- What to do:
Write the records out once more. Leave each line exactly as given.

======== Entries provided

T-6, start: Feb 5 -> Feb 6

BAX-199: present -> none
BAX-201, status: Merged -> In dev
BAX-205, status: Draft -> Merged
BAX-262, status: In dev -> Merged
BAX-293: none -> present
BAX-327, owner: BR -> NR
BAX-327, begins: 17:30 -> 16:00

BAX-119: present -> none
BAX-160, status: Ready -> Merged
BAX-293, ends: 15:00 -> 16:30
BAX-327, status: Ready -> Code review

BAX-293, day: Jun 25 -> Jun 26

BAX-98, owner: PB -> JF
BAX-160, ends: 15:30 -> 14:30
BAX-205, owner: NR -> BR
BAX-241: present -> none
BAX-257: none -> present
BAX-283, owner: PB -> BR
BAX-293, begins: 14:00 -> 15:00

================

- Written answer:
T-6, start: Feb 5 -> Feb 6

BAX-199: present -> none
BAX-201, status: Merged -> In dev
BAX-205, status: Draft -> Merged
BAX-262, status: In dev -> Merged
BAX-293: none -> present
BAX-327, owner: BR -> NR
BAX-327, begins: 17:30 -> 16:00

BAX-119: present -> none
BAX-160, status: Ready -> Merged
BAX-293, ends: 15:00 -> 16:30
BAX-327, status: Ready -> Code review

BAX-293, day: Jun 25 -> Jun 26

BAX-98, owner: PB -> JF
BAX-160, ends: 15:30 -> 14:30
BAX-205, owner: NR -> BR
BAX-241: present -> none
BAX-257: none -> present
BAX-283, owner: PB -> BR
BAX-293, begins: 14:00 -> 15:00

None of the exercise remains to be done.